New large-scale trials have produced data on both long-term outcomes and the safety and efficacy of new combination regimens. Historically, PAH medications have been used in combination in an add-on fashion, as dictated by the goal-directed therapy principle: therapy is reassessed every 3 to 6 months and new treatment agents are added if patients do not achieve certain clinical and hemodynamic goals [8]. However, in the modern era, this approach may change to concomitant combination therapy upfront from the moment of diagnosis, as supported by recently published findings from the large-scale AMBITION study (A Randomized, Double-Blind, Multicenter Study of First-Line Combination Therapy With AMBrIsentan and Tadalafil in Patients With Pulmonary Arterial HypertensION; ClinicalTrials.gov identifier, NCT01178073) and recommended in the recently updated ESC/ERS guidelines [28]. The AMBITION study has shown that first-line combination therapy in PAH improves clinical outcomes over monotherapy [31].
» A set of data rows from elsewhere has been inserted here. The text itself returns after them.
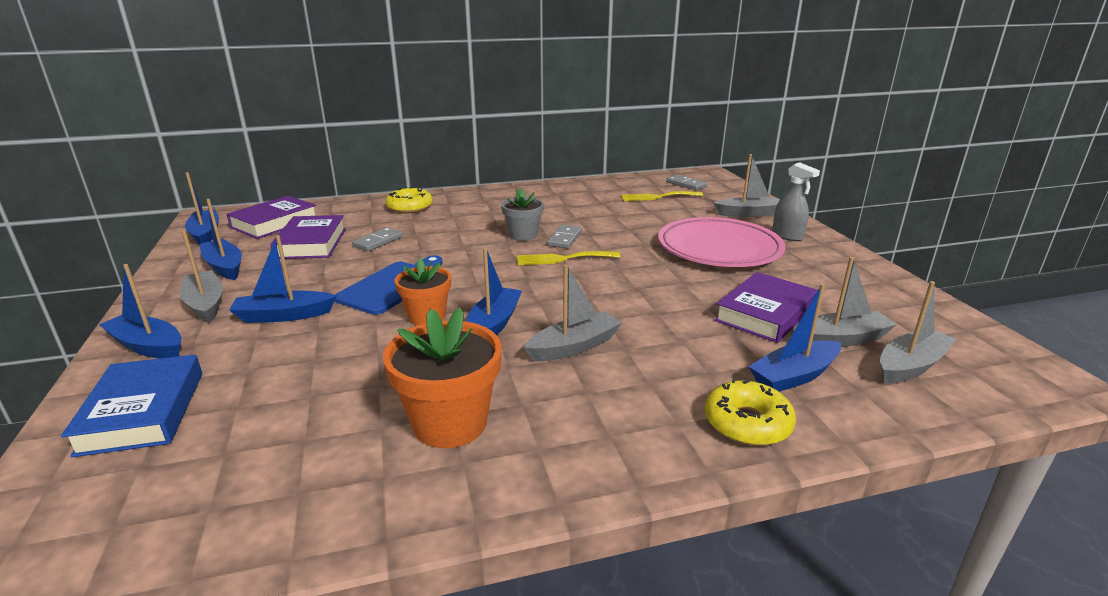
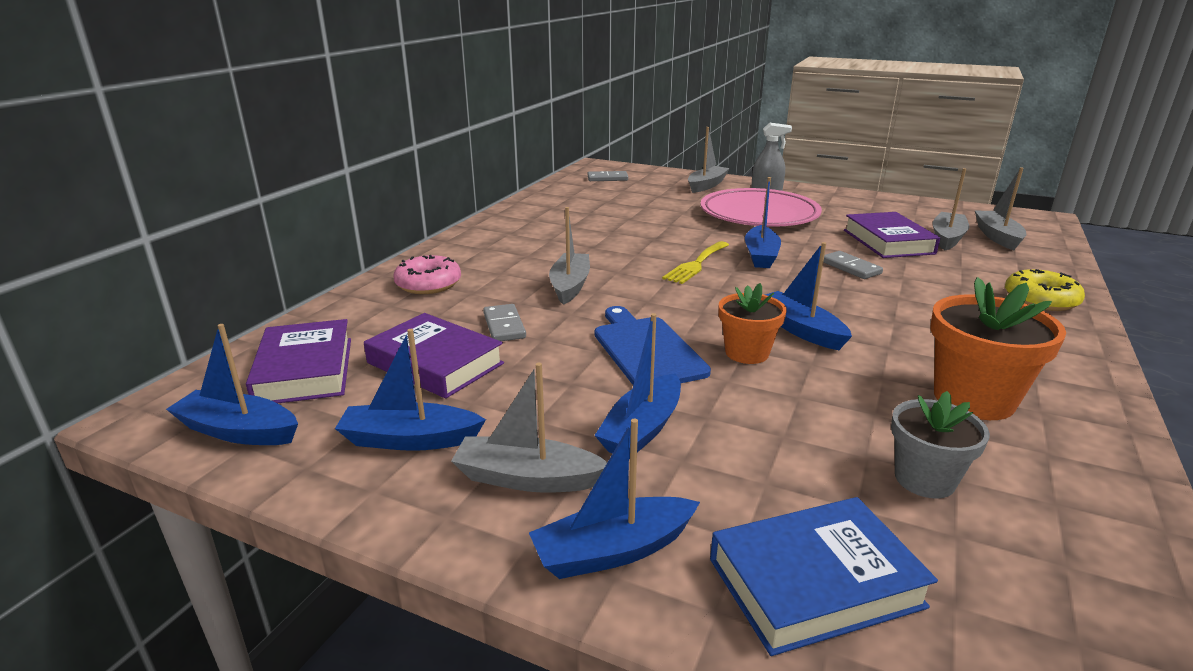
camera: 50 degrees left, 0 degrees up
blue book [61,355,202,457] -> blue book turned 45 degrees counterclockwise [710,497,938,656]
yellow donut [385,187,433,213] -> pink donut [393,255,461,294]
grey flower pot [501,189,544,241] -> grey flower pot moved to [891,391,990,499]
grey boat [524,264,622,361] -> grey boat moved to [549,207,590,305]
grey domino [547,225,582,248] -> grey domino moved to [823,251,883,279]
yellow fork [621,191,703,201] -> none
blue boat [748,283,841,392] -> blue boat moved to [745,177,781,268]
It has been our general practice to be assertive with early combination therapy in patients with severe PAH as evidenced by our decision to initiate macitentan and riociguat combination therapy in a patient who refused parenteral prostacyclin therapy. As his PAH was rapidly progressing, riociguat was chosen over a PDE-5i due to its novel action on the NO pathway [11, 12]. To date, the rapid, sequential addition of riociguat to an ERA to enhance treatment response has not been studied in clinical trials. However, we offer evidence that a patient with New York Heart Association (NYHA) FC III symptoms can achieve significant functional and hemodynamic improvements with this regimen, despite evidence of severe PAH disease on echocardiogram and RHC. As the patient ultimately showed significant improvement, we feel aggressive oral combination therapy may be suitable for certain patients provided close follow-up and monitoring.

Conclusion

Riociguat, a novel agent that acts via the NO pathway, was approved in the United States in 2013 for the treatment of both PAH and CTEPH. As a large, metropolitan PAH/CTEPH treatment center actively involved in research, our site was an early adopter of riociguat. This case series offers initial evidence from our practice on benefits of riociguat in optimizing hemodynamic and functional parameters. Importantly, these benefits have been observed in PAH associated with different etiologies and functional status, as well as in both first-line use and combination use.